The claim is that it is in interstellar space: i.e. the interstellar medium that pervades the space between star systems. This has nothing to do with gravitational binding of other distant objects. The Oort Cloud is without question in interstellar space, despite very weak gravitational binding to the sun (solar escape velocity there about 100 mph).
Going by the gravitational binding argument you could claim that all five probes "left the solar system" the instant they achieved solar escape velocity and was no longer bound to the sun.
Second class citizen of the New Gilded Age
Does anyone know what direction it's headed? Towards any particular star?
The relative motions of stars in our vicinity is many order of magnitudes higher than the velocity of the probes relative to the sun. They have no meaningful velocity toward any other star system. The future encounters with star systems have to be projected statistically through the theory of random processes.

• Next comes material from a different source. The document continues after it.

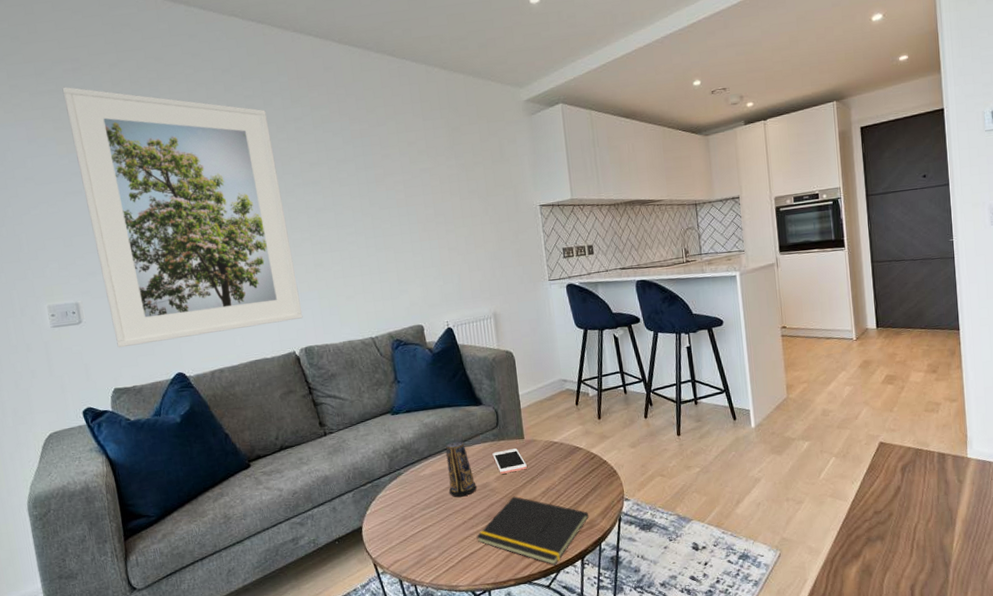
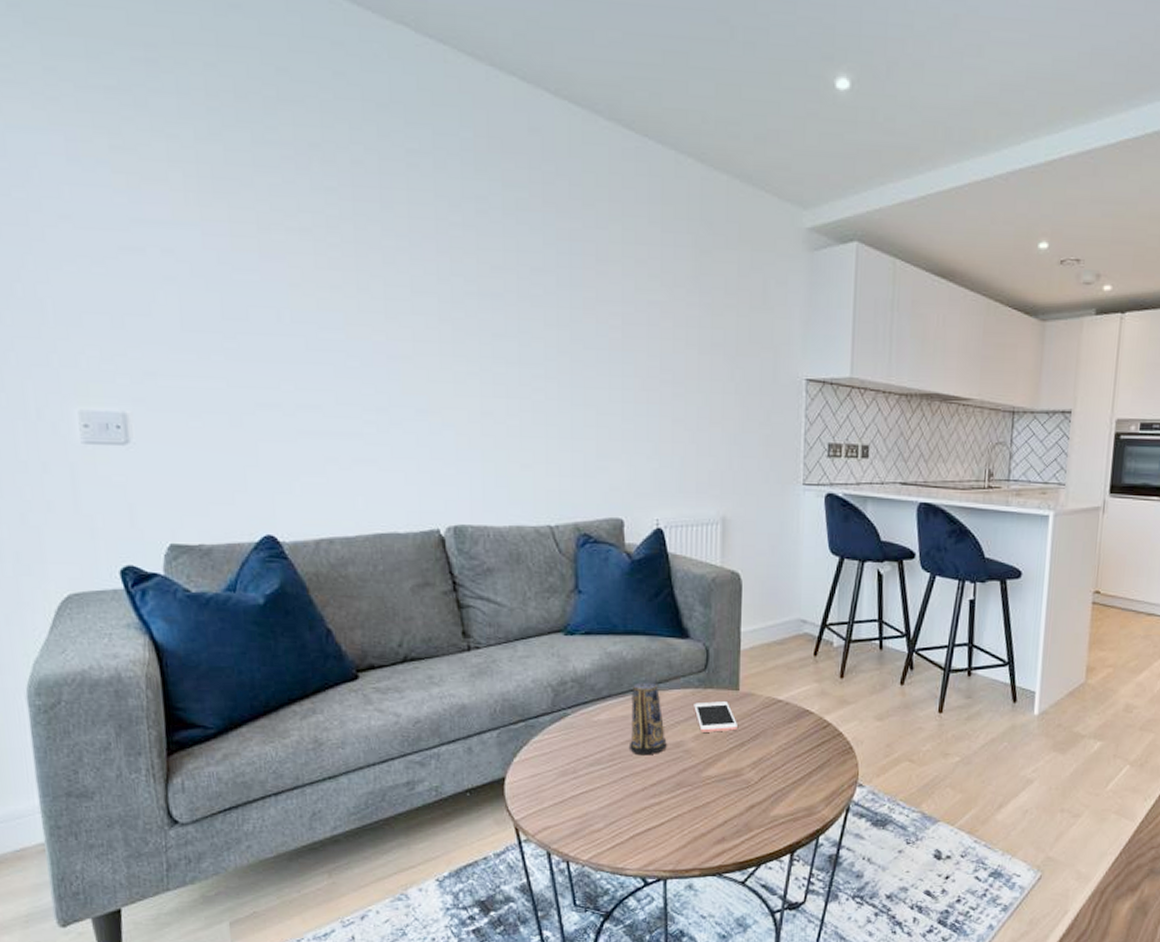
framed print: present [62,86,303,348] -> none [127,84,457,488]
notepad: present [476,496,590,566] -> none [657,763,809,858]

Second class citizen of the New Gilded Age
is the mother of invention...
exactly my point...pushing ourselves to other worlds is the next logical step
you really proved my point for me there...
Thank you Dave Raggett
Summary appears to be wrong.
"...were able to deduce that Voyager was traveling through a less dense medium — i.e. interstellar space."
Interstellar space is apparently 40 times more dense than space in the solar system. The solar wind pushes the particles back to the edge of the solar system, making the plasma more dense at the edge (not less dense).
To quote from NASA
http://www.jpl.nasa.gov/news/news.php?release=2013-277
"Voyager 1's plasma wave instrument detected the movement. The pitch of the oscillations helped scientists determine the density of the plasma. The particular oscillations meant the spacecraft was bathed in plasma more than 40 times denser than what they had encountered in the outer layer of the heliosphere. Density of this sort is to be expected in interstellar space."